By Maggie Beamguard | SLI Editor
As a person prone to bouts of insomnia, I’m intimately familiar with the sounds of the night. I may be awake with my thoughts in the witching hours, but at least they are accompanied by the soundtrack of Seven Lakes.
Leaf blowers have thankfully ceased their screaming for the day. The sounds of honking geese, howling dogs and hooting owls echo across the lake.
The distant whistle and rumble of an Aberdeen Carolina & Western freight train is punctuated by occasional rapid gunfire hailing from the direction of Currie Mill Road.
Boat engines are generally quiet in the late evening, but the Fort Liberty exercises make up for it. Chinooks may be the sound of freedom, but they also make my windows rattle and the dog cower.
There is something soothing about the reliability of these sounds even if the sounds themselves are not particularly relaxing.
Sleeplessness is not a new problem, but something I’ve dealt with off and on since my mid-20s. I’ve tried everything.
I counted sheep. Baaaaaa humbug. Melatonin gave me weird dreams. Aromatherapy didn’t hurt but it didn’t really seem to help. Tylenol PM is good in a pinch, but not a long-term solution. A hot toddy could earn me a solid four hours. I’ll spare you the details of the magnesium.
I finally made an appointment with a sleep doctor. After my first visit, she earned the nickname “Sleep Nazi” for the strident sleep regime she imposed upon me, declaring “no naps for you!”
During a particularly bad spell, I became desperate enough to try something of the prescription variety. I took the promising pill, believing I would drift naturally to sleep, be tended to by a giant, gentle luna moth and wake feeling perfectly rested.

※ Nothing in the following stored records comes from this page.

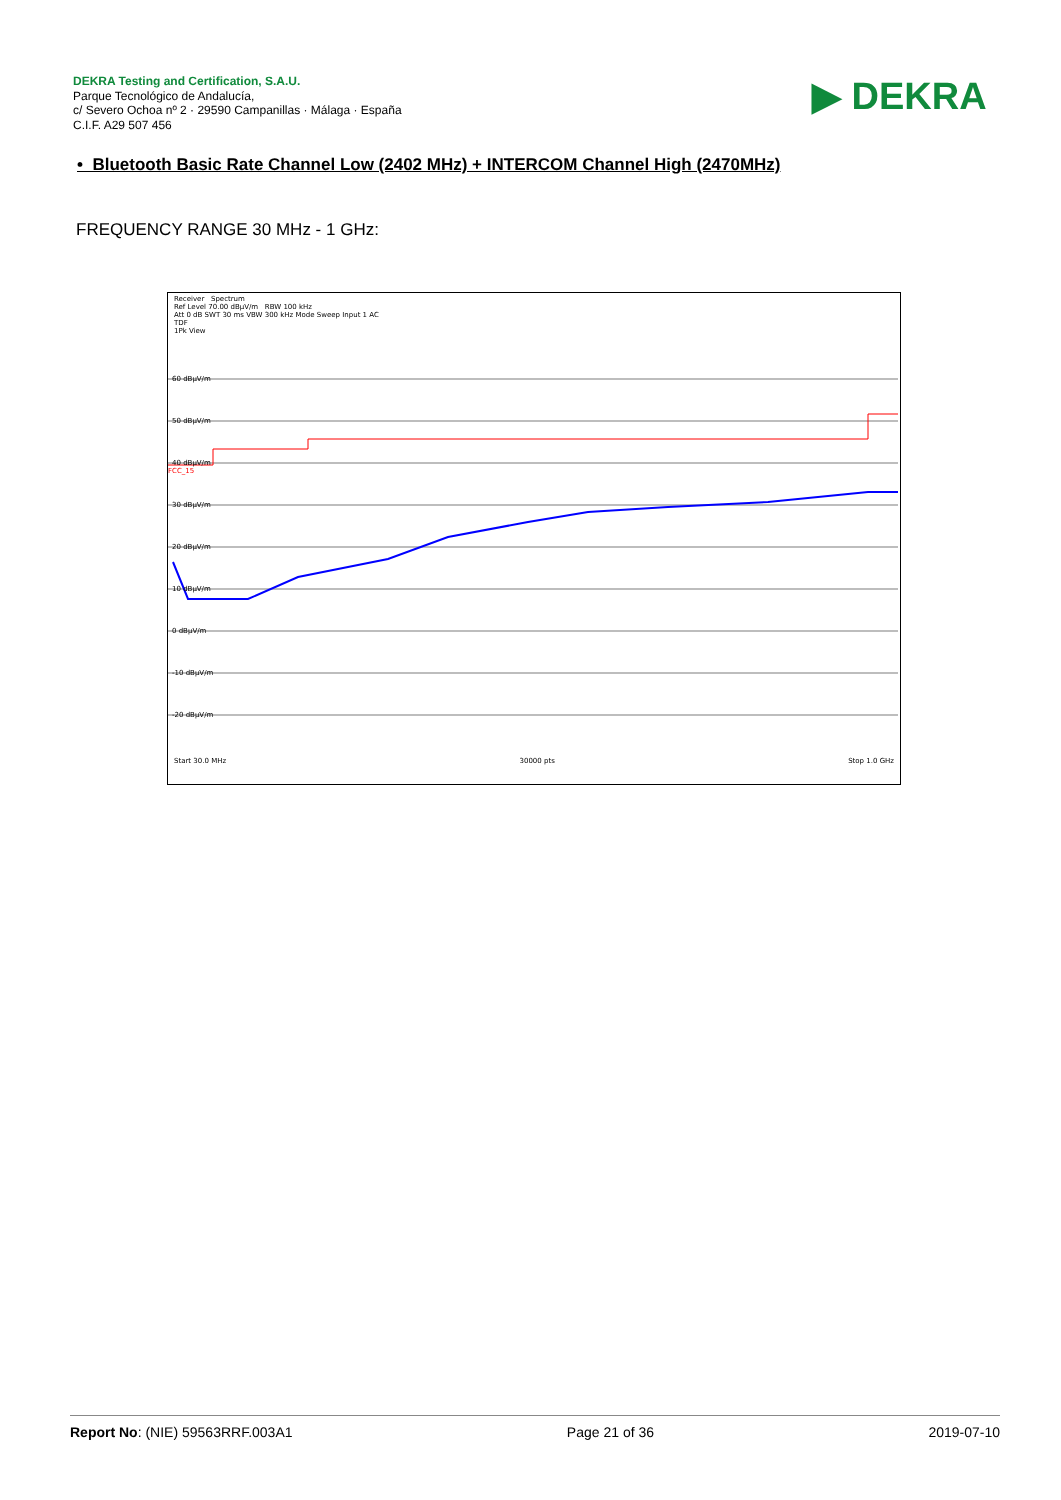DEKRA Testing and Certification, S.A.U.
Parque Tecnológico de Andalucía,
c/ Severo Ochoa nº 2 · 29590 Campanillas · Málaga · España
C.I.F. A29 507 456
▶ DEKRA
• Bluetooth Basic Rate Channel Low (2402 MHz) + INTERCOM Channel High (2470MHz)
FREQUENCY RANGE 30 MHz - 1 GHz:
Receiver Spectrum
Ref Level 70.00 dBµV/m RBW 100 kHz
Att 0 dB SWT 30 ms VBW 300 kHz Mode Sweep Input 1 AC
TDF
1Pk View
60 dBµV/m
50 dBµV/m
40 dBµV/m
30 dBµV/m
20 dBµV/m
10 dBµV/m
0 dBµV/m
-10 dBµV/m
-20 dBµV/m
FCC_15
Start 30.0 MHz 30000 pts Stop 1.0 GHz
Report No: (NIE) 59563RRF.003A1 Page 21 of 36 2019-07-10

Unfortunately, that is not the way it would go for me. No. That little pill had the opposite effect. About an hour or so after I took the medicine, my eyes flew open. They darted around the room. My heart and thoughts raced. I felt like I was plastered to the ceiling like some kind of high strung gargoyle.
One piece of advice, advocated for by my Sleep Nazi, was to get up and do something productive. Don’t just languish in bed. Mop the floors. Make use of the time.
It’s a notion I flatly reject. If I’m not going to clean my baseboards by the light of day, I’m certainly not going to do it at 3 a.m.
Even reading was out of the question because I’m easily enraptured by stories. I can’t stop, won’t stop, at one chapter and will read until first light.
What finally worked for me was to focus my mind on something else. Now when I can’t sleep, I try writing haiku. Channeling my disparate thoughts into the structure of this Japanese form of poetry composed of three lines and a total of 17 syllables is like solving a word puzzle.
O, insomnia!
Now I count syllables since
I ran out of sheep.
~
three o’clock AM
wide eyes search for REM
four, five, six – coffee
~
Up with owls whoo
live for nights. So sleepy I
don’t give any hoots.
~
So, if you find yourself awakened by your neighbor’s dog or some stray fireworks over Lake Auman or Lake Sequoia give insomnia haiku a try.